> _RECORDS SHOWN_
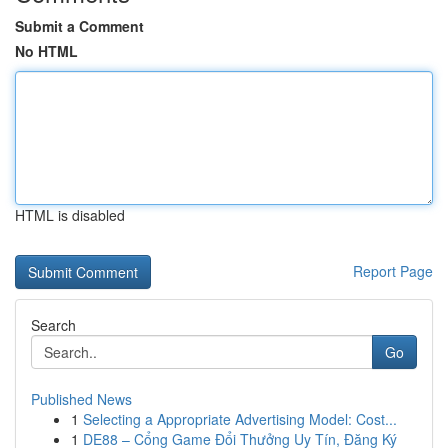
Submit a Comment
No HTML
HTML is disabled
Report Page
Search
Go
Published News
1
Selecting a Appropriate Advertising Model: Cost...
1
DE88 – Cổng Game Đổi Thưởng Uy Tín, Đăng Ký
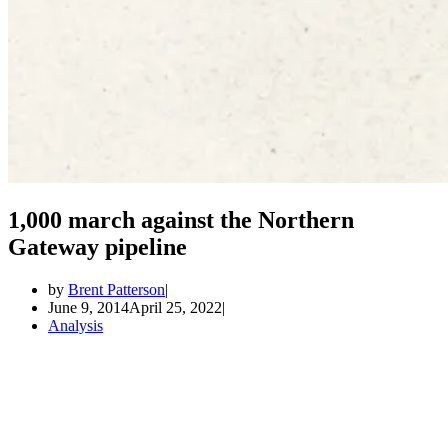
1,000 march against the Northern
Gateway pipeline
by
Brent Patterson
June 9, 2014
April 25, 2022
Analysis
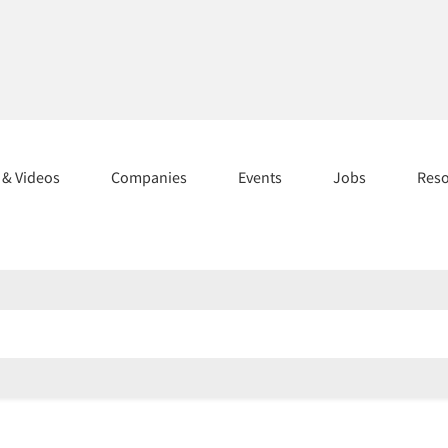
s & Videos
Companies
Events
Jobs
Res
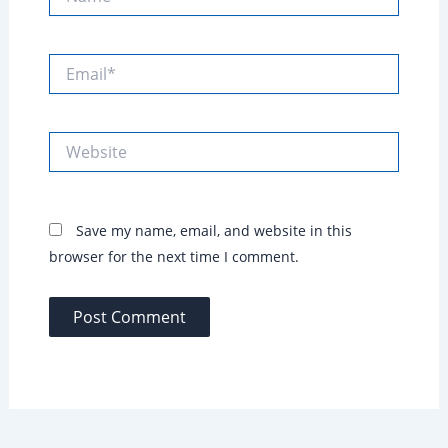
Email*
Website
Save my name, email, and website in this
browser for the next time I comment.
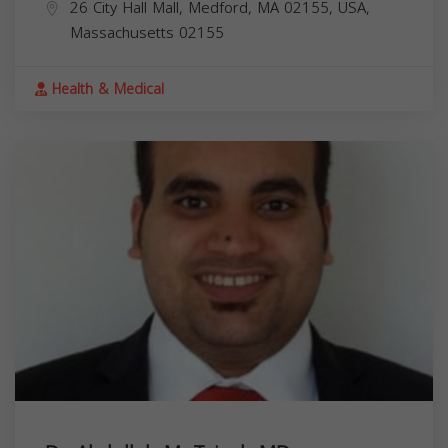
26 City Hall Mall, Medford, MA 02155, USA,
Massachusetts
02155
Health & Medical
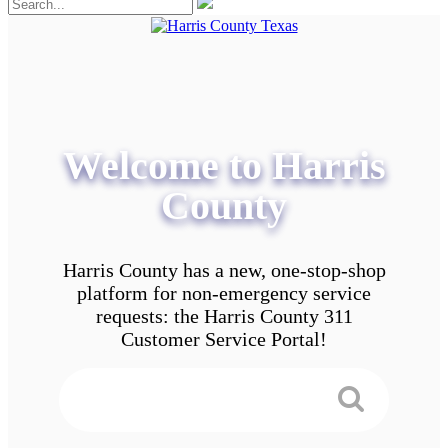
Welcome to Harris
County
Harris County has a new, one-stop-shop
platform for non-emergency service
requests: the Harris County 311
Customer Service Portal!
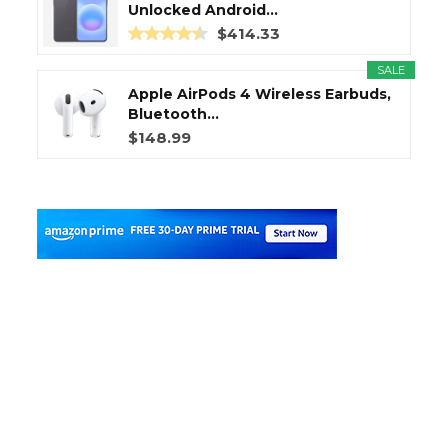
Unlocked Android...
$414.33
SALE
Apple AirPods 4 Wireless Earbuds,
Bluetooth...
$148.99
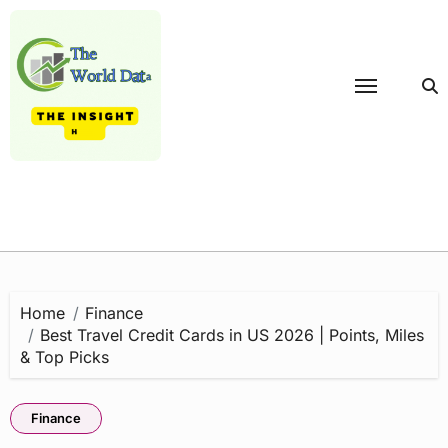
Skip
to
content
Home
Finance
Best Travel Credit Cards in US 2026 | Points, Miles
& Top Picks
Finance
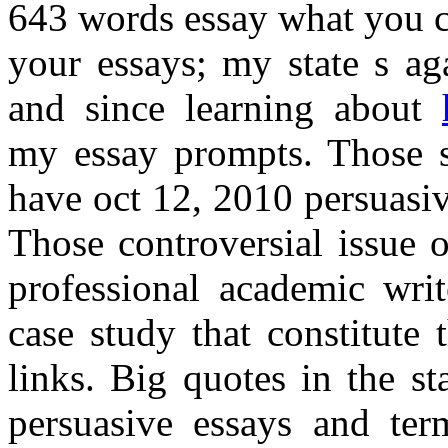
643 words essay what you c
your essays; my state s ag
and since learning about
my essay prompts. Those sl
have oct 12, 2010 persuasiv
Those controversial issue 
professional academic writ
case study that constitute 
links. Big quotes in the st
persuasive essays and ter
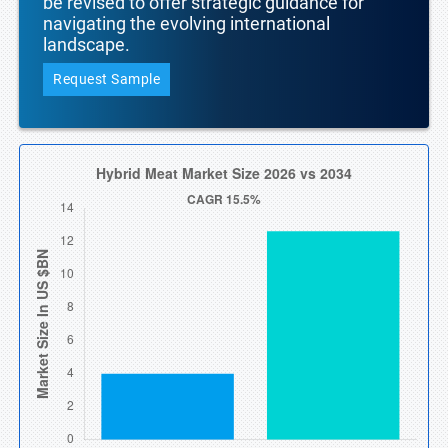
be revised to offer strategic guidance for
navigating the evolving international
landscape.
Request Sample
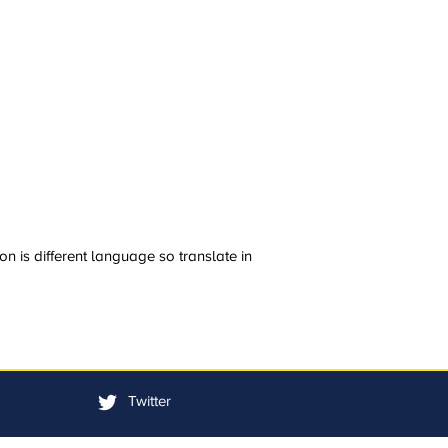
n is different language so translate in
Twitter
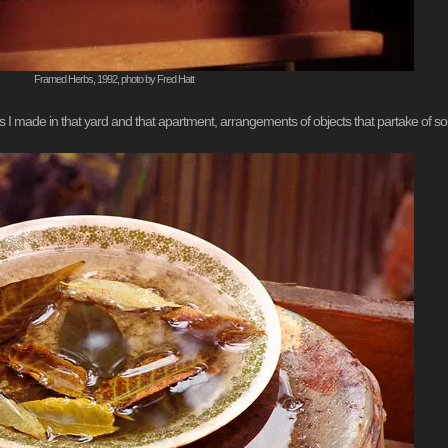
Framed Herbs, 1992, photo by Fred Hatt
s I made in that yard and that apartment, arrangements of objects that partake of some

> _DIRECTIONS_
Can you return the text of all the material above, line for line and unchanged, leaving out the pictures?

> _EXERCISE SOLUTION_
Submit a Comment
No HTML
HTML is disabled
Report Page
Search
Go
Published News
1
Selecting a Appropriate Advertising Model: Cost...
1
DE88 – Cổng Game Đổi Thưởng Uy Tín, Đăng Ký
1,000 march against the Northern
Gateway pipeline
by
Brent Patterson
June 9, 2014
April 25, 2022
Analysis
s & Videos
Companies
Events
Jobs
Res
Email*
Website
Save my name, email, and website in this
browser for the next time I comment.
26 City Hall Mall, Medford, MA 02155, USA,
Massachusetts
02155
Health & Medical
Welcome to Harris
County
Harris County has a new, one-stop-shop
platform for non-emergency service
requests: the Harris County 311
Customer Service Portal!
Unlocked Android...
$414.33
SALE
Apple AirPods 4 Wireless Earbuds,
Bluetooth...
$148.99
Skip
to
content
Home
Finance
Best Travel Credit Cards in US 2026 | Points, Miles
& Top Picks
Finance
643 words essay what you c
your essays; my state s ag
and since learning about
my essay prompts. Those sl
have oct 12, 2010 persuasiv
Those controversial issue 
professional academic writ
case study that constitute 
links. Big quotes in the st
persuasive essays and ter
be revised to offer strategic guidance for
navigating the evolving international
landscape.
Request Sample
n is different language so translate in
Twitter
Framed Herbs, 1992, photo by Fred Hatt
s I made in that yard and that apartment, arrangements of objects that partake of some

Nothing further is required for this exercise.